-- begin MATERIAL FOR THIS TASK --

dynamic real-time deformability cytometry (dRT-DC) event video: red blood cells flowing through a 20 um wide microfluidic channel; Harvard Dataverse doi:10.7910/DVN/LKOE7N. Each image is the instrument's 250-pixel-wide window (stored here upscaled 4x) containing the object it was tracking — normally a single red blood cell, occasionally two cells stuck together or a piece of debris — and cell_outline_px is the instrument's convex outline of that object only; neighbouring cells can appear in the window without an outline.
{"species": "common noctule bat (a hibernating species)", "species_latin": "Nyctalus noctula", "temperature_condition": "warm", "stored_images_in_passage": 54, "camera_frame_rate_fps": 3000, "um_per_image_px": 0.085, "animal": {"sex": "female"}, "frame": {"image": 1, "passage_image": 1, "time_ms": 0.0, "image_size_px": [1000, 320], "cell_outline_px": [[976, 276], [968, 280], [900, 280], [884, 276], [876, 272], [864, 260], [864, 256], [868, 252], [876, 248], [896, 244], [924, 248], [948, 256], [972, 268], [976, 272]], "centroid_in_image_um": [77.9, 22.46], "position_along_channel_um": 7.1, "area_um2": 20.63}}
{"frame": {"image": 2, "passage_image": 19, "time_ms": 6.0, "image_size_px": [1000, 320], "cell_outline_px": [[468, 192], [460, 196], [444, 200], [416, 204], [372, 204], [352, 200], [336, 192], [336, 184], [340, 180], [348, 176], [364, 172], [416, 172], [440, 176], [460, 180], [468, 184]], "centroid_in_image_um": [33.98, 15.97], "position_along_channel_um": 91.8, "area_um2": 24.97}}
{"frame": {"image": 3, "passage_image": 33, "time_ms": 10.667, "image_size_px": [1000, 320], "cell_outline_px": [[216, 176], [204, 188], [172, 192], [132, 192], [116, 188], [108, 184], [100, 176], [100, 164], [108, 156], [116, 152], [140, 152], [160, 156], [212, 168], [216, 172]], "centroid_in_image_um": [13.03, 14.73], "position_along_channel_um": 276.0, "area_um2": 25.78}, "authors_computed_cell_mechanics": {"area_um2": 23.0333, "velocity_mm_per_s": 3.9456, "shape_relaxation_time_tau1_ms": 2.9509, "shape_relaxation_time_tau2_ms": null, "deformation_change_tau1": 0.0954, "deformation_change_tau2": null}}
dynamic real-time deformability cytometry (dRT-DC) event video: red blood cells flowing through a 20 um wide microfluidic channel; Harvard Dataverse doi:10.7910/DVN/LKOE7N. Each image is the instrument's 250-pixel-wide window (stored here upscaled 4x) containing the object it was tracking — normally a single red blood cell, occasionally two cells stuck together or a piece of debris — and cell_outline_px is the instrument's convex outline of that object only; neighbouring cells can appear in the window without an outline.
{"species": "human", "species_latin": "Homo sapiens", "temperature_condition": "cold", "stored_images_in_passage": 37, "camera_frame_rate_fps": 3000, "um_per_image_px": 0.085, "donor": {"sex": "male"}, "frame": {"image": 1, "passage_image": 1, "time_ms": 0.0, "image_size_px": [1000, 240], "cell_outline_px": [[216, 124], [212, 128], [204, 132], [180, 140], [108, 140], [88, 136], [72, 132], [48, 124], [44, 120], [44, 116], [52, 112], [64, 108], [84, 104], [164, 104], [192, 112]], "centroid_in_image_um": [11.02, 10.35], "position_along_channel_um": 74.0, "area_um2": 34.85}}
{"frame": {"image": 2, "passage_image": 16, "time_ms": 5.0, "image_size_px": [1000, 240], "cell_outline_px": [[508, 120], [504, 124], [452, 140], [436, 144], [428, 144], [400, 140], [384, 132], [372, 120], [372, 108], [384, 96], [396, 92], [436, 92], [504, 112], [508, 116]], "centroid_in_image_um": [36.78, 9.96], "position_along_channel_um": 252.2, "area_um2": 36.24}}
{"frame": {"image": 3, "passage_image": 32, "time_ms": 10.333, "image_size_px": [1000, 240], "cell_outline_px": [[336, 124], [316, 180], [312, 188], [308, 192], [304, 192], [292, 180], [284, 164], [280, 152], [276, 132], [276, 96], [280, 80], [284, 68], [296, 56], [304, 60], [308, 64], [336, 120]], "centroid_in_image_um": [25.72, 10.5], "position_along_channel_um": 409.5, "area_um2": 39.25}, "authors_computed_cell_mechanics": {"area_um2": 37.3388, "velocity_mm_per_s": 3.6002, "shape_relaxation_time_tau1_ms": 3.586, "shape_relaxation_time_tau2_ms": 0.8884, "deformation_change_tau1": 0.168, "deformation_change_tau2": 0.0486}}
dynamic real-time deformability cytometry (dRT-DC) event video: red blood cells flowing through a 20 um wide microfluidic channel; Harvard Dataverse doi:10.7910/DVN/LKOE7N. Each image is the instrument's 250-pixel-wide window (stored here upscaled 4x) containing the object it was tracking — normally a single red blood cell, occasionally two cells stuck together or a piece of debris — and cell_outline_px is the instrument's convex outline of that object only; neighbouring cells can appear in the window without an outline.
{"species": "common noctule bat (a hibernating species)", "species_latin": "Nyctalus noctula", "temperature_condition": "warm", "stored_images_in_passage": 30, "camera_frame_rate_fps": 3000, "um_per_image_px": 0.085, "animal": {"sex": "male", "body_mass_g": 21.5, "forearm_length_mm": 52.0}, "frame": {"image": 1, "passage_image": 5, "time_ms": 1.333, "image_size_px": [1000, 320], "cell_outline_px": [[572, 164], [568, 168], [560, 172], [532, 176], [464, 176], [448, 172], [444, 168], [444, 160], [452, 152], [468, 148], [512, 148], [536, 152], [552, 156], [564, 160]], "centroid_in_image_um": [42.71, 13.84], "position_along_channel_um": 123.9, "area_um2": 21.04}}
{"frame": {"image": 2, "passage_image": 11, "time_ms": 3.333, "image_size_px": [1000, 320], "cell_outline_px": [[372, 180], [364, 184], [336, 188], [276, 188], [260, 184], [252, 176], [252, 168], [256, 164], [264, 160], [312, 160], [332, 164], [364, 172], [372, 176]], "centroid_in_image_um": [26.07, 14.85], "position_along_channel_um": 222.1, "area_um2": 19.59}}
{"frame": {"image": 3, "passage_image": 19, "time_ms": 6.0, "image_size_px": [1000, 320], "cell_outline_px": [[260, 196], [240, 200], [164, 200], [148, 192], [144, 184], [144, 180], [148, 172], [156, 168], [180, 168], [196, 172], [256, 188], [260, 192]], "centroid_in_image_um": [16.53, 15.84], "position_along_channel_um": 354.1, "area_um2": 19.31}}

-- end MATERIAL FOR THIS TASK --

> GIVEN TASK
Each entry above is to be printed again exactly.

> ANSWER IN FULL
dynamic real-time deformability cytometry (dRT-DC) event video: red blood cells flowing through a 20 um wide microfluidic channel; Harvard Dataverse doi:10.7910/DVN/LKOE7N. Each image is the instrument's 250-pixel-wide window (stored here upscaled 4x) containing the object it was tracking — normally a single red blood cell, occasionally two cells stuck together or a piece of debris — and cell_outline_px is the instrument's convex outline of that object only; neighbouring cells can appear in the window without an outline.
{"species": "common noctule bat (a hibernating species)", "species_latin": "Nyctalus noctula", "temperature_condition": "warm", "stored_images_in_passage": 54, "camera_frame_rate_fps": 3000, "um_per_image_px": 0.085, "animal": {"sex": "female"}, "frame": {"image": 1, "passage_image": 1, "time_ms": 0.0, "image_size_px": [1000, 320], "cell_outline_px": [[976, 276], [968, 280], [900, 280], [884, 276], [876, 272], [864, 260], [864, 256], [868, 252], [876, 248], [896, 244], [924, 248], [948, 256], [972, 268], [976, 272]], "centroid_in_image_um": [77.9, 22.46], "position_along_channel_um": 7.1, "area_um2": 20.63}}
{"frame": {"image": 2, "passage_image": 19, "time_ms": 6.0, "image_size_px": [1000, 320], "cell_outline_px": [[468, 192], [460, 196], [444, 200], [416, 204], [372, 204], [352, 200], [336, 192], [336, 184], [340, 180], [348, 176], [364, 172], [416, 172], [440, 176], [460, 180], [468, 184]], "centroid_in_image_um": [33.98, 15.97], "position_along_channel_um": 91.8, "area_um2": 24.97}}
{"frame": {"image": 3, "passage_image": 33, "time_ms": 10.667, "image_size_px": [1000, 320], "cell_outline_px": [[216, 176], [204, 188], [172, 192], [132, 192], [116, 188], [108, 184], [100, 176], [100, 164], [108, 156], [116, 152], [140, 152], [160, 156], [212, 168], [216, 172]], "centroid_in_image_um": [13.03, 14.73], "position_along_channel_um": 276.0, "area_um2": 25.78}, "authors_computed_cell_mechanics": {"area_um2": 23.0333, "velocity_mm_per_s": 3.9456, "shape_relaxation_time_tau1_ms": 2.9509, "shape_relaxation_time_tau2_ms": null, "deformation_change_tau1": 0.0954, "deformation_change_tau2": null}}
dynamic real-time deformability cytometry (dRT-DC) event video: red blood cells flowing through a 20 um wide microfluidic channel; Harvard Dataverse doi:10.7910/DVN/LKOE7N. Each image is the instrument's 250-pixel-wide window (stored here upscaled 4x) containing the object it was tracking — normally a single red blood cell, occasionally two cells stuck together or a piece of debris — and cell_outline_px is the instrument's convex outline of that object only; neighbouring cells can appear in the window without an outline.
{"species": "human", "species_latin": "Homo sapiens", "temperature_condition": "cold", "stored_images_in_passage": 37, "camera_frame_rate_fps": 3000, "um_per_image_px": 0.085, "donor": {"sex": "male"}, "frame": {"image": 1, "passage_image": 1, "time_ms": 0.0, "image_size_px": [1000, 240], "cell_outline_px": [[216, 124], [212, 128], [204, 132], [180, 140], [108, 140], [88, 136], [72, 132], [48, 124], [44, 120], [44, 116], [52, 112], [64, 108], [84, 104], [164, 104], [192, 112]], "centroid_in_image_um": [11.02, 10.35], "position_along_channel_um": 74.0, "area_um2": 34.85}}
{"frame": {"image": 2, "passage_image": 16, "time_ms": 5.0, "image_size_px": [1000, 240], "cell_outline_px": [[508, 120], [504, 124], [452, 140], [436, 144], [428, 144], [400, 140], [384, 132], [372, 120], [372, 108], [384, 96], [396, 92], [436, 92], [504, 112], [508, 116]], "centroid_in_image_um": [36.78, 9.96], "position_along_channel_um": 252.2, "area_um2": 36.24}}
{"frame": {"image": 3, "passage_image": 32, "time_ms": 10.333, "image_size_px": [1000, 240], "cell_outline_px": [[336, 124], [316, 180], [312, 188], [308, 192], [304, 192], [292, 180], [284, 164], [280, 152], [276, 132], [276, 96], [280, 80], [284, 68], [296, 56], [304, 60], [308, 64], [336, 120]], "centroid_in_image_um": [25.72, 10.5], "position_along_channel_um": 409.5, "area_um2": 39.25}, "authors_computed_cell_mechanics": {"area_um2": 37.3388, "velocity_mm_per_s": 3.6002, "shape_relaxation_time_tau1_ms": 3.586, "shape_relaxation_time_tau2_ms": 0.8884, "deformation_change_tau1": 0.168, "deformation_change_tau2": 0.0486}}
dynamic real-time deformability cytometry (dRT-DC) event video: red blood cells flowing through a 20 um wide microfluidic channel; Harvard Dataverse doi:10.7910/DVN/LKOE7N. Each image is the instrument's 250-pixel-wide window (stored here upscaled 4x) containing the object it was tracking — normally a single red blood cell, occasionally two cells stuck together or a piece of debris — and cell_outline_px is the instrument's convex outline of that object only; neighbouring cells can appear in the window without an outline.
{"species": "common noctule bat (a hibernating species)", "species_latin": "Nyctalus noctula", "temperature_condition": "warm", "stored_images_in_passage": 30, "camera_frame_rate_fps": 3000, "um_per_image_px": 0.085, "animal": {"sex": "male", "body_mass_g": 21.5, "forearm_length_mm": 52.0}, "frame": {"image": 1, "passage_image": 5, "time_ms": 1.333, "image_size_px": [1000, 320], "cell_outline_px": [[572, 164], [568, 168], [560, 172], [532, 176], [464, 176], [448, 172], [444, 168], [444, 160], [452, 152], [468, 148], [512, 148], [536, 152], [552, 156], [564, 160]], "centroid_in_image_um": [42.71, 13.84], "position_along_channel_um": 123.9, "area_um2": 21.04}}
{"frame": {"image": 2, "passage_image": 11, "time_ms": 3.333, "image_size_px": [1000, 320], "cell_outline_px": [[372, 180], [364, 184], [336, 188], [276, 188], [260, 184], [252, 176], [252, 168], [256, 164], [264, 160], [312, 160], [332, 164], [364, 172], [372, 176]], "centroid_in_image_um": [26.07, 14.85], "position_along_channel_um": 222.1, "area_um2": 19.59}}
{"frame": {"image": 3, "passage_image": 19, "time_ms": 6.0, "image_size_px": [1000, 320], "cell_outline_px": [[260, 196], [240, 200], [164, 200], [148, 192], [144, 184], [144, 180], [148, 172], [156, 168], [180, 168], [196, 172], [256, 188], [260, 192]], "centroid_in_image_um": [16.53, 15.84], "position_along_channel_um": 354.1, "area_um2": 19.31}}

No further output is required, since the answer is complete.